Thamys ne prit même pas le temps de répondre. Il sauta sur ses pieds et repartie à toute allure en direction de chez lui. Il se précipita dans la forêt, suivant son instinct plus que son esprit.

Il était là. À l'endroit où il l'avait surpris en train de peindre la première fois. Il était là, parfaitement immobile, la peau aussi blanche que du marbre, sous l'éclat de la lune. Il enlaçait un corps invisible, le visage penché vers lui.

Thamys s'approcha, le cœur au bord des sanglots.

La peau de Dress était froide et dure, comme du marbre.

Une larme coula sur la joue de Thamys. Il était si petit, soudain, perdu.

-Dress, murmura-t-il, Dress...

Dress ne bougea pas. Ce n'était qu'une statue.

Thamys se coula dans son étreinte. Son corps avait changé, mais il s'adaptait encore parfaitement aux bras immobiles de Dress. Étouffant un sanglot, Thamys plongea son regard dans celui de la statue, si froide, si impersonnelle...

-Pardon... murmura-t-il en fermant les yeux.

Plus rien n'avait d'importance. Il se blottit un peu plus contre le torse de Dress et s'endormit, déterminé à ne jamais se réveiller.

Une chaleur, sur sa joue, finit pourtant par l'éveiller. Il était allongé sur le sol.

Un corps était serré contre le sien, un corps vivant qui l'enlaçait. Il ouvrit les yeux.
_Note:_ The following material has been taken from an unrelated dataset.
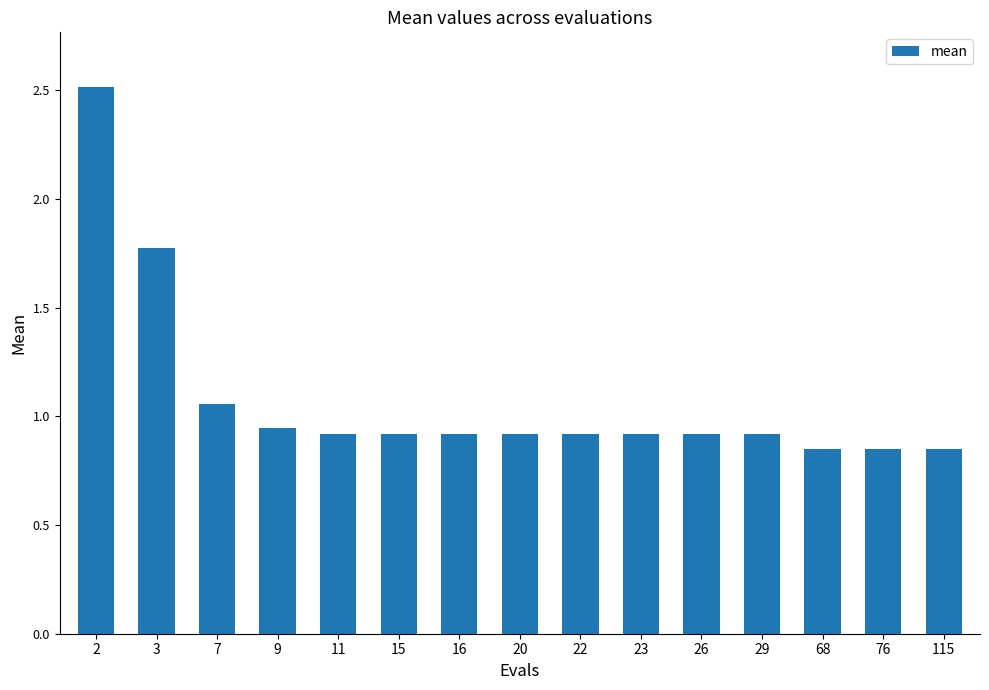

True or false: the data shows 1.6 at 23.

False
Le visage de Dress était tout près du sien. Il le dévorait du regard, son regard si doux. Il ne disait rien.

-Je t'ai déjà dit que tu étais beau ? Murmura Thamys.

-Non, répondit Dress en souriant, les yeux chargés de larmes émues.

-Je t'ai déjà dit que tu étais à mes yeux ce que l'univers avait de plus précieux ?

-Non, répondit encore Dress, en pleurant franchement.

-Je t'ai déjà dit que je t'aimais ?

Dress l'embrassa.

Au début, le baiser fut doux et chaste. Puis Dress glissa ses doigts dans les cheveux de Thamys et entrouvrit ses lèvres pour l'embrasser plus fort, plus passionnément. Lorsqu'ils se séparèrent, haletants, Thamys lui adressa un regard aussi attendris que surpris.

-Eh bien, quoi ? Répondit Dress, légèrement sur la défensive. Je suis ta création, mais j'ai grandis, depuis... J'ai vécu. Je ne suis pas un objet, ou une statue passive...

-Heureusement, murmura Thamys en l'attirant à lui pour l'embrasser encore. Tu es quelqu'un.

-Et je t'aime, souffla Dress en cédant à ce nouveau baiser. Je t'aime, même sans le savoir, je t'ai toujours aimé... Cela ne changera jamais.

Ils restèrent longtemps enlacés sur l'herbe tendre.

Le lendemain, ils décidèrent de partir ensemble, quitter cette horrible maison, et trouver un endroit où vivre tous les deux, un endroit magnifique où il pourrait peindre, sculpter et s'aimer.

Bien sûr, les démons de Thamys n'abandonnèrent pas si facilement la partie, il y eut d'autres heures sombres où les rêves s'étaient enfuis, d'autres heures dures et froides, que seul Dress savait surmonter.

Ils vécurent heureux, pourtant, malgré tout ce que la vie a de cruel envers les artistes et les rêveurs.

Ils vécurent heureux, ensembles, jusqu'à ce que le temps les emporte, ne laissant derrière lui qu'une statue de marbre blanc. Un couple enlacé au milieu d'un baiser.